A partir da 00h deste sábado (1º), os motoristas que trafegam pelas rodovias Mogi-Dutra (SP-088) e Mogi-Bertioga (SP-098) começam a pagar pedágio eletrônico por meio do sistema Siga Fácil. No entanto, o início da cobrança chega cercado de críticas, falta de transparência e insatisfação popular, principalmente em Mogi das Cruzes, onde o pedágio incide dentro do perímetro urbano, atingindo diretamente quem depende da rodovia para trabalhar ou estudar.
Apesar de o Governo do Estado e a concessionária CNL (Concessionária Novo Litoral), afirmarem que o sistema está pronto para operar, nenhuma campanha educativa foi realizada para orientar os motoristas sobre como efetuar o pagamento. A empresa também não instalou os tótens de atendimento prometidos na Mogi-Bertioga, conforme divulgado anteriormente.
Sem estrutura e sem informação
De acordo com a CNL, o pagamento poderá ser feito em até 30 dias após a passagem pelos pórticos, via site, aplicativo ou tótens do Serviço de Atendimento ao Usuário (SAU) — estes últimos, inexistentes em Mogi até o momento. Após o prazo, o não pagamento será considerado evasão de pedágio, conforme o Código de Trânsito Brasileiro (CTB).
Os valores variam de R$ 1,99 por sentido no trecho mogiano da Mogi-Dutra, e R$ 0,57 para quem utiliza a Estrada da Pedreira. Na Mogi-Bertioga, o valor chega a R$ 6,95 por sentido. Motociclistas estão isentos.
Para moradores de Mogi, haverá isenção apenas quando os deslocamentos ocorrerem dentro do município, um detalhe que, segundo a Prefeitura, ainda carece de clareza e regulamentação prática.
Prefeitura reforça luta contra o pedágio
Na manhã desta quinta-feira (30), a Prefeitura de Mogi das Cruzes realizou uma reunião para apresentar as ações já adotadas com o objetivo de impedir a cobrança dentro do trecho urbano da cidade. O encontro contou com a presença da prefeita Mara Bertaiolli (PL), do vice-prefeito Téo Cusatis, do procurador-geral Filipe Hermerson, além de representantes da Câmara Municipal, empresários e lideranças locais.

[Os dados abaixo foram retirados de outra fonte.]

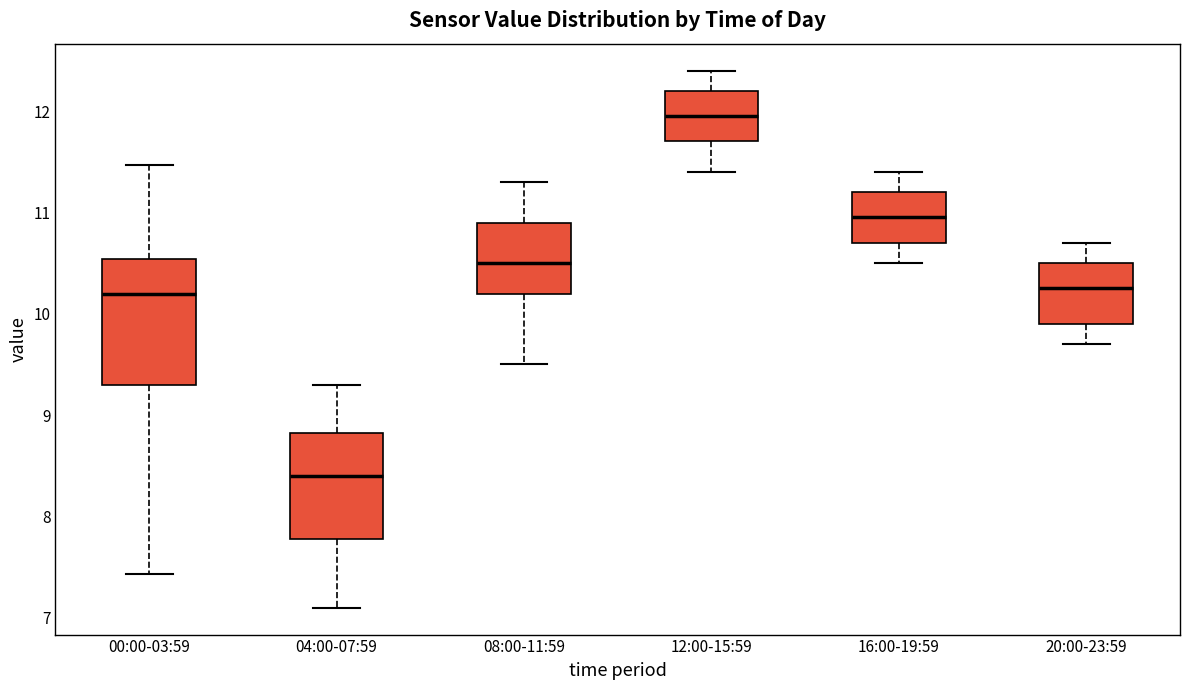

Reading left to right, read every box against the y-axis: the position of its median line, the range the box covers, and the ends of its whiskers. The values are not printed on the chart, so give them approximately, as read against the axis.

00:00-03:59: median 10.2, box 9.3 to 10.5, whiskers 7.4 to 11.5
04:00-07:59: median 8.4, box 7.8 to 8.8, whiskers 7.1 to 9.3
08:00-11:59: median 10.5, box 10.2 to 10.9, whiskers 9.5 to 11.3
12:00-15:59: median 12.0, box 11.7 to 12.2, whiskers 11.4 to 12.4
16:00-19:59: median 11.0, box 10.7 to 11.2, whiskers 10.5 to 11.4
20:00-23:59: median 10.3, box 9.9 to 10.5, whiskers 9.7 to 10.7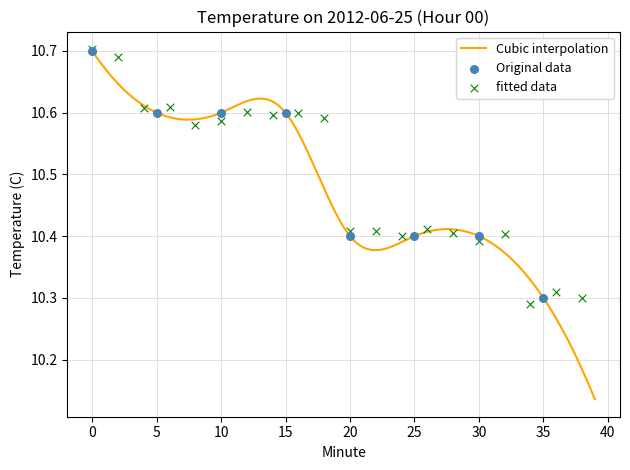

Approximately how many times larger is the value at 15 compared to 34?

1.0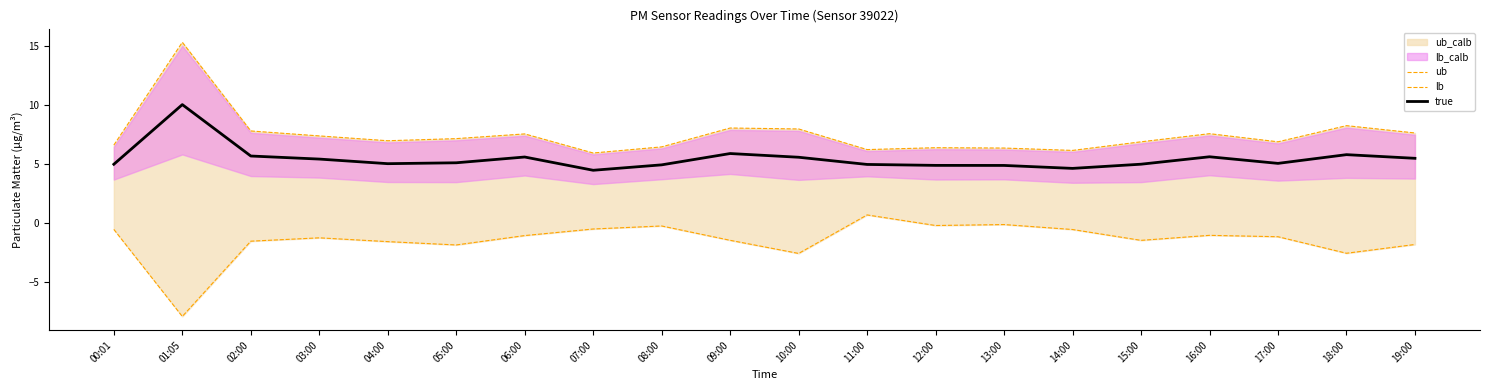

Which category has the lowest value across all series?

01:05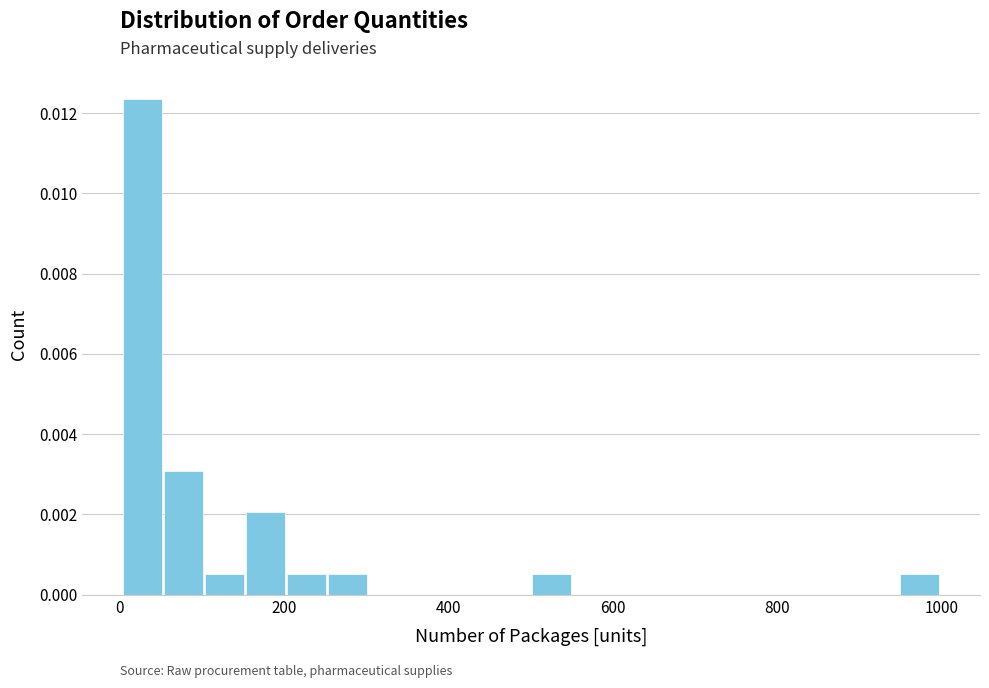

Read against the x-axis, roughly where is the centre of the tallest bar?

20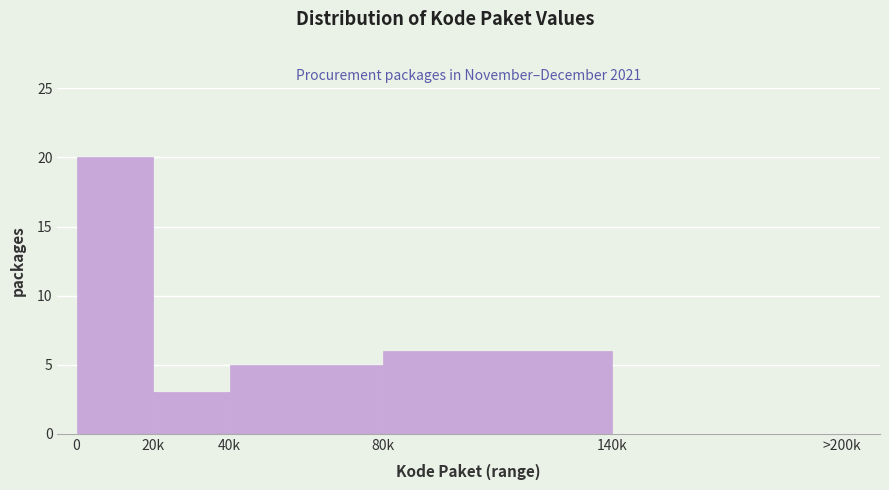

Reading left to right, extract all data points from this chart.

0=20	20k=3	40k=5	80k=6	140k=0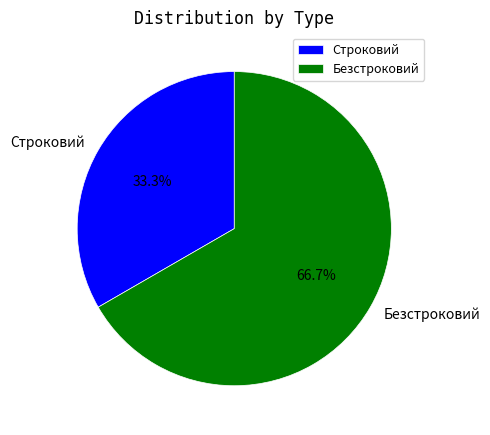

What percentage do Безстроковий and Строковий together represent?

100.0%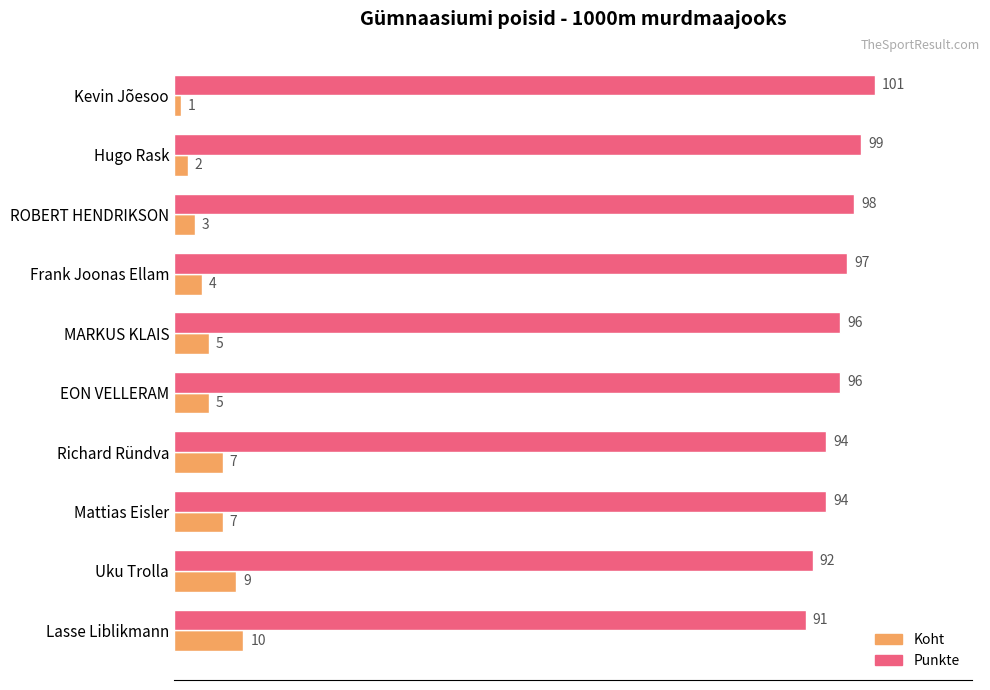

What is the total value across all series at MARKUS KLAIS?

101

Entre as medidas, foi anunciada a elaboração de uma carta conjunta, assinada por autoridades e entidades civis, que será encaminhada ao Governo do Estado pedindo a suspensão imediata da tarifa.
A prefeita Mara Bertaiolli foi enfática ao dizer que o município vem tentando impedir a cobrança desde o início do atual governo municipal:
“As pessoas ficam me perguntando: ‘Mas só agora vocês estão falando do pedágio?’ Não. Nós estamos falando do pedágio desde o dia que entramos aqui. A maior injustiça que recebemos foi esse contrato já assinado do ano passado”, afirmou.

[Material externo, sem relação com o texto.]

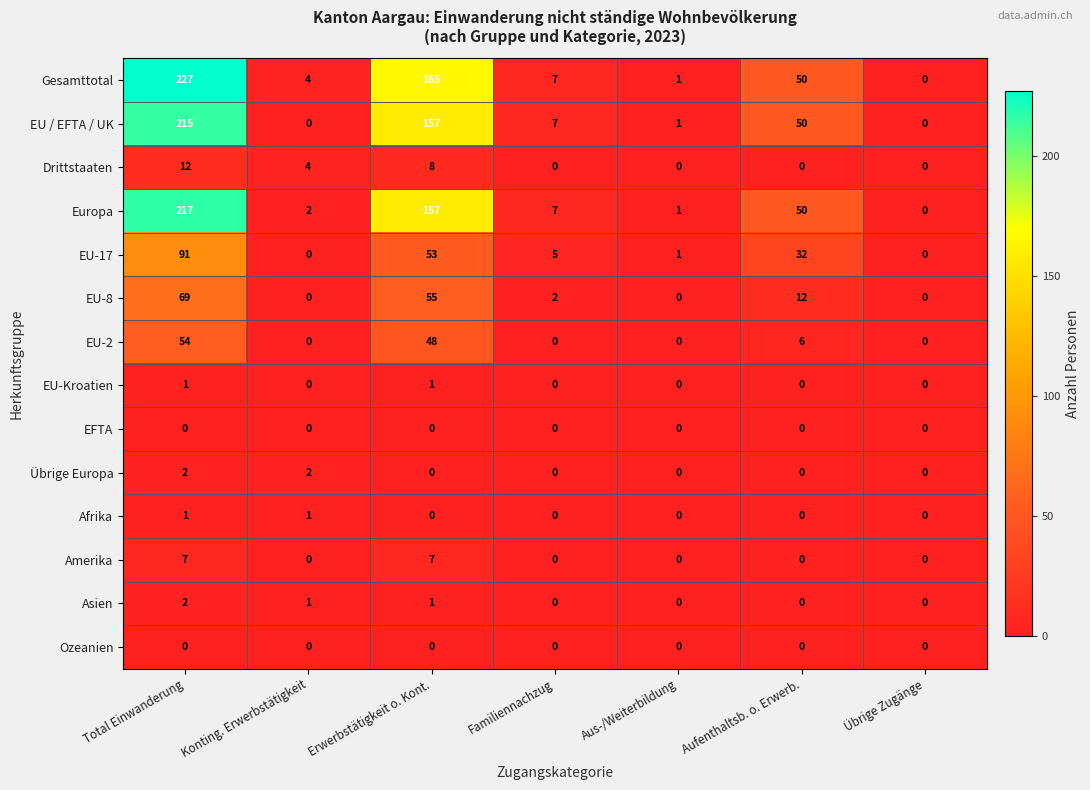

Where is Drittstaaten nearest to the value 6?

Konting. Erwerbstätigkeit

“O governo do Estado e a Artesp não entenderam que o mogiano não pode pagar para sair e entrar na sua própria cidade. Nós somos contra o pedágio e vamos fazer tudo o que for legalmente e judicialmente possível para tentar reverter essa decisão”, comentou Mara.

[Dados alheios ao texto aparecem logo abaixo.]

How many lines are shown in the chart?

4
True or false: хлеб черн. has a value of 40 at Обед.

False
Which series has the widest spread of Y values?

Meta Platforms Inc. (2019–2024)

O procurador-geral do município, Filipe Hermerson, destacou que a Prefeitura já adotou todas as medidas judiciais cabíveis:
“Apresentamos recurso no Tribunal de Justiça de São Paulo, mostrando todas as injustiças dessa cobrança e pedindo, ao menos, uma audiência de conciliação. A Artesp tem sido irredutível, mas esperamos uma decisão ainda antes do início da cobrança”, disse.
A ação também contou com a presença do advogado Rodrigo Valverde, representante do movimento Pedágio Não, e do advogado Mário Berti, ambos em apoio à mobilização mogiana.
Estudo do MPF alerta para risco de milhões de multas
O modelo de cobrança eletrônica, o mesmo que passa a vigorar agora em Mogi, já é alvo de preocupação em outros estados. Um estudo do Ministério Público Federal (MPF) resultou em uma ação para proibir multas automáticas por falta de pagamento na Via Dutra, também em São Paulo.
O órgão alerta que, se mantida a possibilidade de sanção aos usuários que não quitarem as tarifas a tempo, milhões de motoristas poderão ser punidos apenas por desconhecimento do novo sistema ou falhas técnicas. Segundo estimativa do MPF, até cinco milhões de multas podem ser aplicadas anualmente na Dutra por evasão de pedágio.
“Muitos usuários só tomaram ciência das cobranças quando receberam as notificações de infração, apesar das ações informativas que a empresa afirmou ter adotado”, diz o relatório.